#### [THE RECORDS]
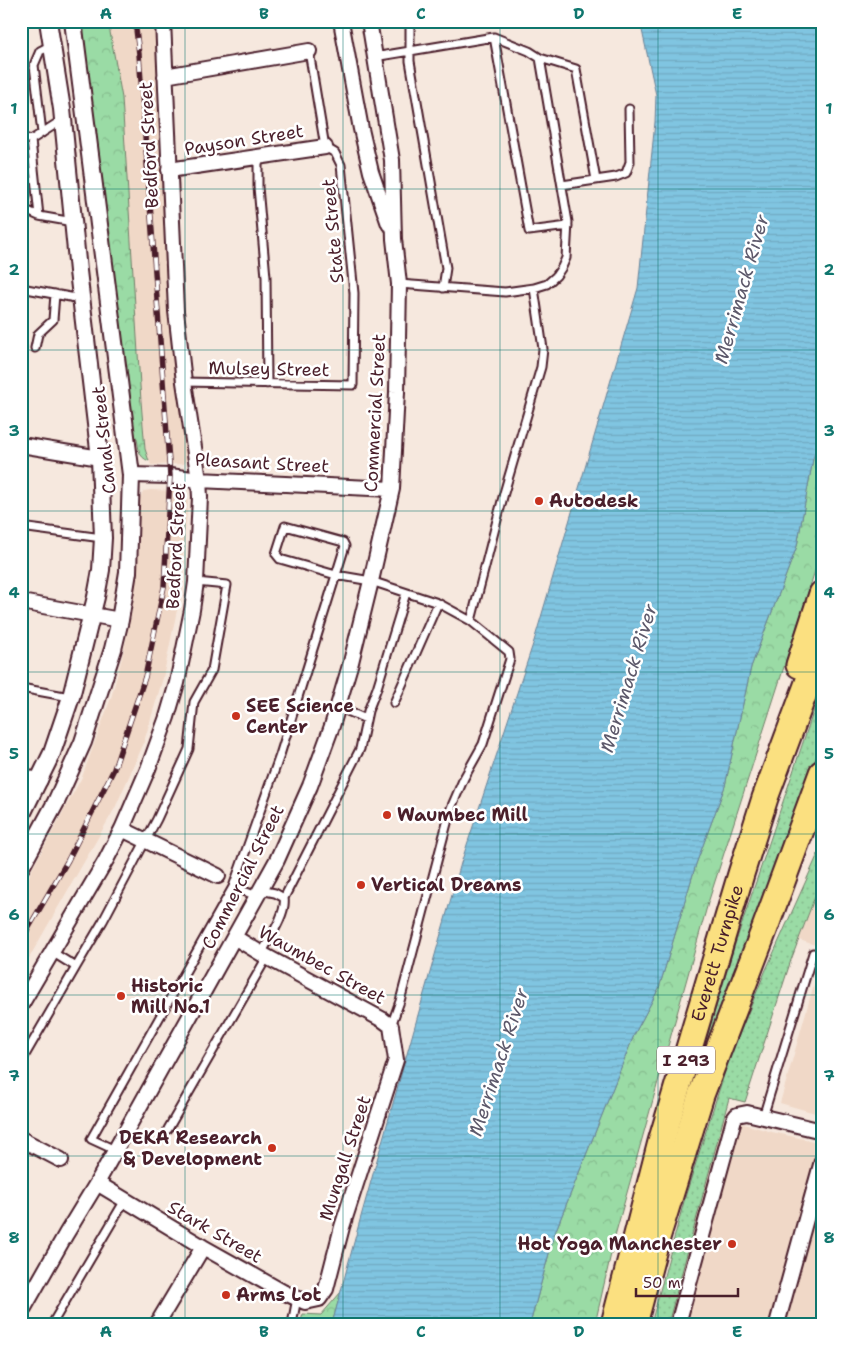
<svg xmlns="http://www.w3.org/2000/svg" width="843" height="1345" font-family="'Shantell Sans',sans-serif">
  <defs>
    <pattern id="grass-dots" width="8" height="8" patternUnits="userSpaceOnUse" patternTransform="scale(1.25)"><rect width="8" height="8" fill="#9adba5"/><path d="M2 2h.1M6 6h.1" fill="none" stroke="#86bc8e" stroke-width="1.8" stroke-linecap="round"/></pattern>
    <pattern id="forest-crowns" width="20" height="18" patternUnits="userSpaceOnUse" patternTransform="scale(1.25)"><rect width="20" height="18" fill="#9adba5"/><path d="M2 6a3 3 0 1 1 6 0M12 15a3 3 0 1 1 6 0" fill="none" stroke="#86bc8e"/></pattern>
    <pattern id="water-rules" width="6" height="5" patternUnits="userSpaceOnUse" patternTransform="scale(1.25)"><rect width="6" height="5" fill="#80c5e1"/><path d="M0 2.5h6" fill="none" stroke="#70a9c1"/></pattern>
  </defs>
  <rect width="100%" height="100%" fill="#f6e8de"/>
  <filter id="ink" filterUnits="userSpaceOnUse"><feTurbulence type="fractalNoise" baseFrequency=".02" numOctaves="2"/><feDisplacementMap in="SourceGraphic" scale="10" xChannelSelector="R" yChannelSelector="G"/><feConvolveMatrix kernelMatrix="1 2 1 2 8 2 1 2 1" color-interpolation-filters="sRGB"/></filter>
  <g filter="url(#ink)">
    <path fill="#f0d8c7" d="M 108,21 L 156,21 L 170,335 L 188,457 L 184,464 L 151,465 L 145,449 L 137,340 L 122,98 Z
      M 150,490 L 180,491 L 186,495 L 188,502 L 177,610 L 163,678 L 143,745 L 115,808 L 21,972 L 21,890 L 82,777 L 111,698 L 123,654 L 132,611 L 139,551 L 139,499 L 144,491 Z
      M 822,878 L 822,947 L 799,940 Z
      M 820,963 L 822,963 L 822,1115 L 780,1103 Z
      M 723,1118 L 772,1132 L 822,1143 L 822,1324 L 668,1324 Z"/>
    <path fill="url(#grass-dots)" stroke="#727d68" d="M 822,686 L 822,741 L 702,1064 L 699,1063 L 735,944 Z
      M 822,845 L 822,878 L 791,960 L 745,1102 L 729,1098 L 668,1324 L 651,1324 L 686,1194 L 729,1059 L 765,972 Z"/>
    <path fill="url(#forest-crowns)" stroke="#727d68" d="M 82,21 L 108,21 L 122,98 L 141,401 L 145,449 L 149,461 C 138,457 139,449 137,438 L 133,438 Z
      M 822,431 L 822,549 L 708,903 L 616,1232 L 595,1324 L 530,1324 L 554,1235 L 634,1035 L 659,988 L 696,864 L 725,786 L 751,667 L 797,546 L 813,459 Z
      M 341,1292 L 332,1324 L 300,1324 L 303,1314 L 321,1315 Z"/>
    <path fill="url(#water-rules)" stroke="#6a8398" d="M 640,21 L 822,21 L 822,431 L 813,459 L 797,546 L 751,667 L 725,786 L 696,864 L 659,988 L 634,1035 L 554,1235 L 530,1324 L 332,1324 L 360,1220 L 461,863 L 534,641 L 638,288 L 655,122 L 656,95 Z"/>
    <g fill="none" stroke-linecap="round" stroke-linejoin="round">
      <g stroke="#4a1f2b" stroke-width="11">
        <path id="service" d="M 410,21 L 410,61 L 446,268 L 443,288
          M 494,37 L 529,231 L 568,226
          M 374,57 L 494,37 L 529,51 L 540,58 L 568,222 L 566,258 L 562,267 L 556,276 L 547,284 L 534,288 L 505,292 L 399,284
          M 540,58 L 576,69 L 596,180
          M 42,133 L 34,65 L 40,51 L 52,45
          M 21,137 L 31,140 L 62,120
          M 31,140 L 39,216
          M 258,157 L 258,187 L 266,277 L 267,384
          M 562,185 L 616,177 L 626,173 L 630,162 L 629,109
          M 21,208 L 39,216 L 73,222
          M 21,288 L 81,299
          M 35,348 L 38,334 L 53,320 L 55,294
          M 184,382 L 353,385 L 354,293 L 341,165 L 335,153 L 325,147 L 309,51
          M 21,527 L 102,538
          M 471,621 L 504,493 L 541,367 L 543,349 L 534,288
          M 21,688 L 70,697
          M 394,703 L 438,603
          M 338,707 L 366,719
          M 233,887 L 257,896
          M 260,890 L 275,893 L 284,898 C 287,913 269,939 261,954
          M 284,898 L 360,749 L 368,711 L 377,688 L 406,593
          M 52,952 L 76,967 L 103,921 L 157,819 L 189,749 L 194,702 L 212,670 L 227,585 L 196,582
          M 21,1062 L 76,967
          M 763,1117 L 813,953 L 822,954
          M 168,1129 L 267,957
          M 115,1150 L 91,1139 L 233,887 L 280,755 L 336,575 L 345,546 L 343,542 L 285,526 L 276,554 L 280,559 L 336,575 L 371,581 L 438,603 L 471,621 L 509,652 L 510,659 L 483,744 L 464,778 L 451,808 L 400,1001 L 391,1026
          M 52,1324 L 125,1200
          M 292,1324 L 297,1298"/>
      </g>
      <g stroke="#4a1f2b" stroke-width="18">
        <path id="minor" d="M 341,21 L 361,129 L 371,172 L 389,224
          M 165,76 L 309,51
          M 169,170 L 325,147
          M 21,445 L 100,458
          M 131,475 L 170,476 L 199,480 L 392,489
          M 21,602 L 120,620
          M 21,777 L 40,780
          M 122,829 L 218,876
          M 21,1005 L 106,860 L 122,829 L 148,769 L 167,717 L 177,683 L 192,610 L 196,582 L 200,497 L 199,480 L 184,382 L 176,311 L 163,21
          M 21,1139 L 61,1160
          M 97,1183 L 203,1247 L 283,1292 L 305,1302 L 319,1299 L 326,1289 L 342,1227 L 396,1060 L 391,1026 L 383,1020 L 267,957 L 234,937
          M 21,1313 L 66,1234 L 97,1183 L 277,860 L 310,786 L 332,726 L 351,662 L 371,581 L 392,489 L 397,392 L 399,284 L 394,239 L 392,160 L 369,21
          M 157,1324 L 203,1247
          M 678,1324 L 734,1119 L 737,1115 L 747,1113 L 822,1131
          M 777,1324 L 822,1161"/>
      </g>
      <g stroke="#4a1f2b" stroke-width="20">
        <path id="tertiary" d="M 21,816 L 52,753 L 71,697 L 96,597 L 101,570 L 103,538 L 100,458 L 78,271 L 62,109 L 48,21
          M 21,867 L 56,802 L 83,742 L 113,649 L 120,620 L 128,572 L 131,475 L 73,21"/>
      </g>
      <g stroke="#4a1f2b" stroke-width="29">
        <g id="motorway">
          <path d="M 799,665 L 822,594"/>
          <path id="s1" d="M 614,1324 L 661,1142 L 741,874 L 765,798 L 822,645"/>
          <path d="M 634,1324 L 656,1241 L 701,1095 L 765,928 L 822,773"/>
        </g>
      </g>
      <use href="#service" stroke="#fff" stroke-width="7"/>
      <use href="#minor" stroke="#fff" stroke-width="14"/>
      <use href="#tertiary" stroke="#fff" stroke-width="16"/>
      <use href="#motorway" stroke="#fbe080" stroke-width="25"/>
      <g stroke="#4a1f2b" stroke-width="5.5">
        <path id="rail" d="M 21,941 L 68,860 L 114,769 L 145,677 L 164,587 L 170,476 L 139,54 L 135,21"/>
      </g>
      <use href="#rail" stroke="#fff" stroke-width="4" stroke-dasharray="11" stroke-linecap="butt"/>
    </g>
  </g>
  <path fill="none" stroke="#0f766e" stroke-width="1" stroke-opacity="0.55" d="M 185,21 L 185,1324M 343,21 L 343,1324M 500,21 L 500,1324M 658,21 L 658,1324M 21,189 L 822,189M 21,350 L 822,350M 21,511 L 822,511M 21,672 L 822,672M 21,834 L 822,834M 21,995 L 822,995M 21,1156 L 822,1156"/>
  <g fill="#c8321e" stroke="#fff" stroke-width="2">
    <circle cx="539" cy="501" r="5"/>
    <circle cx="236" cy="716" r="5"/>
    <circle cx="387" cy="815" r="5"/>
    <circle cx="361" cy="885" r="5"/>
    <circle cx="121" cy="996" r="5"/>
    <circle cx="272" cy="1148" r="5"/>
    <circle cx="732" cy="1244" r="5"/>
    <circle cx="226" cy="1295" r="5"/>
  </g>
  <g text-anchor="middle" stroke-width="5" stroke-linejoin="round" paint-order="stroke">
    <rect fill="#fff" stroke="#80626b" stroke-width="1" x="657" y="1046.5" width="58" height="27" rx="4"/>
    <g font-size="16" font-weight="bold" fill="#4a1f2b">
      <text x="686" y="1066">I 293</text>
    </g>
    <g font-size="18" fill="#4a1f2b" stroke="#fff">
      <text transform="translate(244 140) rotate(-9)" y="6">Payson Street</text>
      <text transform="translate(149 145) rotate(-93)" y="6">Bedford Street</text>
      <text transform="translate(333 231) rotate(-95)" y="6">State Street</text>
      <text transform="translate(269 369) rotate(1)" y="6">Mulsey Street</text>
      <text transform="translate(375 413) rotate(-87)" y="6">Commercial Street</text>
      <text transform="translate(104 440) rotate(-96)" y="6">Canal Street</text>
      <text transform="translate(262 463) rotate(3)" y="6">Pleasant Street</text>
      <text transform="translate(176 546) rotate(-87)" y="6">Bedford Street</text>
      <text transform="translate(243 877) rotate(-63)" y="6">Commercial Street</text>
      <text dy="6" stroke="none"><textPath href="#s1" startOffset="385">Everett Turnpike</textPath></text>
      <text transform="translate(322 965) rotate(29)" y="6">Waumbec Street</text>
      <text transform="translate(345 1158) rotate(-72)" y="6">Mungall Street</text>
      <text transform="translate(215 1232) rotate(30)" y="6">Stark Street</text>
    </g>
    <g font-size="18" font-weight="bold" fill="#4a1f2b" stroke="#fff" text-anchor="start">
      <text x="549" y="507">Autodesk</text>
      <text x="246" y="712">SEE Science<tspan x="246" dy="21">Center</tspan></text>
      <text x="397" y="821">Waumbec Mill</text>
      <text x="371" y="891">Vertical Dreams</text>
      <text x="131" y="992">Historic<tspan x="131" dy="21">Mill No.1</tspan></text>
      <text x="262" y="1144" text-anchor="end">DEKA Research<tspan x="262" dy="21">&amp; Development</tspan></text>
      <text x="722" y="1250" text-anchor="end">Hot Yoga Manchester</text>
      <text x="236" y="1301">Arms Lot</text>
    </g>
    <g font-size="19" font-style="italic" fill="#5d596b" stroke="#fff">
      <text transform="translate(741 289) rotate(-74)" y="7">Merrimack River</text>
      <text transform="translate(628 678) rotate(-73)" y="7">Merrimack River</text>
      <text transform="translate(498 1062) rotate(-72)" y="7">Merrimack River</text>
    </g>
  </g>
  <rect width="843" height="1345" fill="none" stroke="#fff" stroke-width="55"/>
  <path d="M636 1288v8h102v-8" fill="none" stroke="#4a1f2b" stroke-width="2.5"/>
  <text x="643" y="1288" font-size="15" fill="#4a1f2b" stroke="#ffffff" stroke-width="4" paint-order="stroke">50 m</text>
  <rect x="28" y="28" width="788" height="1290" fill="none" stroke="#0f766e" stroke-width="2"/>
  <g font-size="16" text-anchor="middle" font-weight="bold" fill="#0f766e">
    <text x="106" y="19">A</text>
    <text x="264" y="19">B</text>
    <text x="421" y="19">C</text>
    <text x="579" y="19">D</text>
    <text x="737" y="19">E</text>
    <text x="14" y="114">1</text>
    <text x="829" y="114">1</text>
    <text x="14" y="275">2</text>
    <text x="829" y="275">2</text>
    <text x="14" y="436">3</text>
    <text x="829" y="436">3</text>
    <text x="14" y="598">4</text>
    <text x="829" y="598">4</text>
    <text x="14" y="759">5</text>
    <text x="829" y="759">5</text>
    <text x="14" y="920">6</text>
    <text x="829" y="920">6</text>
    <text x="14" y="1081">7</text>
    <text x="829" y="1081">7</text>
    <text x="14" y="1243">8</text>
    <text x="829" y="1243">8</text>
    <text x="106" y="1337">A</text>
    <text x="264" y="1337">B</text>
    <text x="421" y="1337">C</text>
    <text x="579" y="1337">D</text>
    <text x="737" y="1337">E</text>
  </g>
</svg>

* * *

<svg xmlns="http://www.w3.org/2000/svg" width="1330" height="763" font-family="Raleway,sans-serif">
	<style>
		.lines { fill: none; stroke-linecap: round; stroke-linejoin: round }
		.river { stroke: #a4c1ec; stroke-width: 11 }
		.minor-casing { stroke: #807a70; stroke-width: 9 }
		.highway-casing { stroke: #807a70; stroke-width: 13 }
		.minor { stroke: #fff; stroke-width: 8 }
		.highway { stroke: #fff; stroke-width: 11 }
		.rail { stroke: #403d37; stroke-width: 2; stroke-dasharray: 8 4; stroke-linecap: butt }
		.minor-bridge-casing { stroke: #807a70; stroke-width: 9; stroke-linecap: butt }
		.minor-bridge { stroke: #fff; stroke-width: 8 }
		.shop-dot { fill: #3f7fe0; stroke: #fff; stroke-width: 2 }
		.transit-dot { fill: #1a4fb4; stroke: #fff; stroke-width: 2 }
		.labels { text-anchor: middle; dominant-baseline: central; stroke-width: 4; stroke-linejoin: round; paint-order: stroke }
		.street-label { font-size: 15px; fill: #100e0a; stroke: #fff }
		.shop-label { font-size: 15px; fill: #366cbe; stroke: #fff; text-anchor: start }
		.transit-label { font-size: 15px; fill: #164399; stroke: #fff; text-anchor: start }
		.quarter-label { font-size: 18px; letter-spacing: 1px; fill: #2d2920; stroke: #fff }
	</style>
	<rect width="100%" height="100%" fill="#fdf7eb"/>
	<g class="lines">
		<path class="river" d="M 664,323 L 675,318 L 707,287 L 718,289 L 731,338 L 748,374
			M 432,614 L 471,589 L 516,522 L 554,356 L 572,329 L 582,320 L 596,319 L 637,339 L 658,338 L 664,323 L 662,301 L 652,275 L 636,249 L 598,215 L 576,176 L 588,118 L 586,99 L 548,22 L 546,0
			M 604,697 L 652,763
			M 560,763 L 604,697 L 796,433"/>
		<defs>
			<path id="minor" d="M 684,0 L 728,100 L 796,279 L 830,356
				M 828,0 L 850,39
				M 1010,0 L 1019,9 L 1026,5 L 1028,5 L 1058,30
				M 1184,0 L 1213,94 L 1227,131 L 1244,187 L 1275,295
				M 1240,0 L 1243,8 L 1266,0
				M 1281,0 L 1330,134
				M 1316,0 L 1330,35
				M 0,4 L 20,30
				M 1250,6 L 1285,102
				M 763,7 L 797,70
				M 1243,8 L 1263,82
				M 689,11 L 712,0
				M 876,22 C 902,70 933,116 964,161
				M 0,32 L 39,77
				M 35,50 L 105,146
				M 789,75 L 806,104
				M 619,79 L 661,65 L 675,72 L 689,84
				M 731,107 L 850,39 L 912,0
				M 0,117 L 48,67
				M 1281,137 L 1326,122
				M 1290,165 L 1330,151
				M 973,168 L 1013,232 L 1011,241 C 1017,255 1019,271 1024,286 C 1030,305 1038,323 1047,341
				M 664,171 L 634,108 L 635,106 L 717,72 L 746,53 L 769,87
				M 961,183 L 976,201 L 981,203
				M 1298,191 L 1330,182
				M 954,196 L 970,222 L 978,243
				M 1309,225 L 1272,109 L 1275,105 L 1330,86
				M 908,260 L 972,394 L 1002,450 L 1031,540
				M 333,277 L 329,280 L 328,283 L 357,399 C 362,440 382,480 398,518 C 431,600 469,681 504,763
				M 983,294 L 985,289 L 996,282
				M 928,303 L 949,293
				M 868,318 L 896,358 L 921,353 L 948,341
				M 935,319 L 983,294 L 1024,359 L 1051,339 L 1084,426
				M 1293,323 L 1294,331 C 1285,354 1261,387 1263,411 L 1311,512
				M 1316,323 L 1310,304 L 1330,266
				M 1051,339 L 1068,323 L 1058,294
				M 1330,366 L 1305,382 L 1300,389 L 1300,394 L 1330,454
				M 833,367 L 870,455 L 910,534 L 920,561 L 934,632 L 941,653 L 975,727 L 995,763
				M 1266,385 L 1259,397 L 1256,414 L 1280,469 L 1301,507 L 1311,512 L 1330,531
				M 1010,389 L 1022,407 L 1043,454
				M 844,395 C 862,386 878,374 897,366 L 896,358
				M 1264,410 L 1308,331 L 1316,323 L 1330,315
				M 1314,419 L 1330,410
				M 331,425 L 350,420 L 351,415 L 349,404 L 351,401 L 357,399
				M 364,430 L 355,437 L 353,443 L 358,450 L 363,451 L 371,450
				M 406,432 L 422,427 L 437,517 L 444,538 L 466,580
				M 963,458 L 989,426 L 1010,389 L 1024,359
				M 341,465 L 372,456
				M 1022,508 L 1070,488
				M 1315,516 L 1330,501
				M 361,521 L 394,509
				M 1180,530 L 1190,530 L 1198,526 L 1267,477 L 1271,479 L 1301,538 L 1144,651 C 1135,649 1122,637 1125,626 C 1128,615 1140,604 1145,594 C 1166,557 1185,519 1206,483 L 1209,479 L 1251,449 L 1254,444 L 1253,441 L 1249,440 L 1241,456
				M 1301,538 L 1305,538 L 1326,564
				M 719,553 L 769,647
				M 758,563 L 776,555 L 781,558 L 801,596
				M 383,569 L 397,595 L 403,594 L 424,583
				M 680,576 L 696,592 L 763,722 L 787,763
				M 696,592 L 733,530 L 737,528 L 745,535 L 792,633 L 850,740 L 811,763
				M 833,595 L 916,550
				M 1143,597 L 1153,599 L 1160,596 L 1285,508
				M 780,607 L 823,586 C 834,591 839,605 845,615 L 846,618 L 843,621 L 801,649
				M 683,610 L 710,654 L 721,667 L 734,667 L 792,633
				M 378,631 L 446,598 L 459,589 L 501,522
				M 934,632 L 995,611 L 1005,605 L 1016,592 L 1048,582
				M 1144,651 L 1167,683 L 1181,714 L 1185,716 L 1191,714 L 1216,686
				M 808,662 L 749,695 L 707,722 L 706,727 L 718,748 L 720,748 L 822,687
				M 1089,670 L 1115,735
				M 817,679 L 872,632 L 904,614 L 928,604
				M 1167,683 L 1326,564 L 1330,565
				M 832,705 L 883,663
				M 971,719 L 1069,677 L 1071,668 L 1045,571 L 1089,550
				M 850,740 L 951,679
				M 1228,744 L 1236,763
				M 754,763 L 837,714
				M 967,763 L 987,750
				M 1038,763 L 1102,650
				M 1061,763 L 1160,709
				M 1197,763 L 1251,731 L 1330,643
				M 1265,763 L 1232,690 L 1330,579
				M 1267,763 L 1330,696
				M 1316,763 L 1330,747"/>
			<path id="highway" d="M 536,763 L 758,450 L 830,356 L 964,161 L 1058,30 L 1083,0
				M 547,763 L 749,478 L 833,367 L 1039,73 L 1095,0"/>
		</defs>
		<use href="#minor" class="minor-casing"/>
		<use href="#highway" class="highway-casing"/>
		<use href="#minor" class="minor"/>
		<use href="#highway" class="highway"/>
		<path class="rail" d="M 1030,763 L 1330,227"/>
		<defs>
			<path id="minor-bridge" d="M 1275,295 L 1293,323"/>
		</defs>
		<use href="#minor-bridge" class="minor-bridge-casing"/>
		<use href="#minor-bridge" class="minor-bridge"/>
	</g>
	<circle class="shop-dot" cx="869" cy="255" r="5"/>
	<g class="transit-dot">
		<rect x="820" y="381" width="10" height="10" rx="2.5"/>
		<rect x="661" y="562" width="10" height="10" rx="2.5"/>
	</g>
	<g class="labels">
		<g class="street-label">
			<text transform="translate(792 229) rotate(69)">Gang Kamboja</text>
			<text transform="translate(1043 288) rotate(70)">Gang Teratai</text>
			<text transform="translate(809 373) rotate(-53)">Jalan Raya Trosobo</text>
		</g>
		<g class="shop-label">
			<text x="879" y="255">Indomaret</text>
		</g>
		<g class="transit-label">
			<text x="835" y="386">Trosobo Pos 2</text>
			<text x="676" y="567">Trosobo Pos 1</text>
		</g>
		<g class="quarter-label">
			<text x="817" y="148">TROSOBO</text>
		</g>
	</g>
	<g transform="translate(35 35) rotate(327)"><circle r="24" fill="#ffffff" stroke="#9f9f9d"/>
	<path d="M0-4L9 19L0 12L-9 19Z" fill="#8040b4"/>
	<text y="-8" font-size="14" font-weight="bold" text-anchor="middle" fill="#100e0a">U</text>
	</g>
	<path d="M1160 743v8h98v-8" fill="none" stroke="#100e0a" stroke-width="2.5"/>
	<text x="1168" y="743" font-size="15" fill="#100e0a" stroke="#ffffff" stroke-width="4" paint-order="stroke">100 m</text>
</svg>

#### [TASK]
Only lines with the string "filter" belong in the answer; copy each of them from the listing.

#### [OUTPUT OF THE TASK]
  <filter id="ink" filterUnits="userSpaceOnUse"><feTurbulence type="fractalNoise" baseFrequency=".02" numOctaves="2"/><feDisplacementMap in="SourceGraphic" scale="10" xChannelSelector="R" yChannelSelector="G"/><feConvolveMatrix kernelMatrix="1 2 1 2 8 2 1 2 1" color-interpolation-filters="sRGB"/></filter>
  <g filter="url(#ink)">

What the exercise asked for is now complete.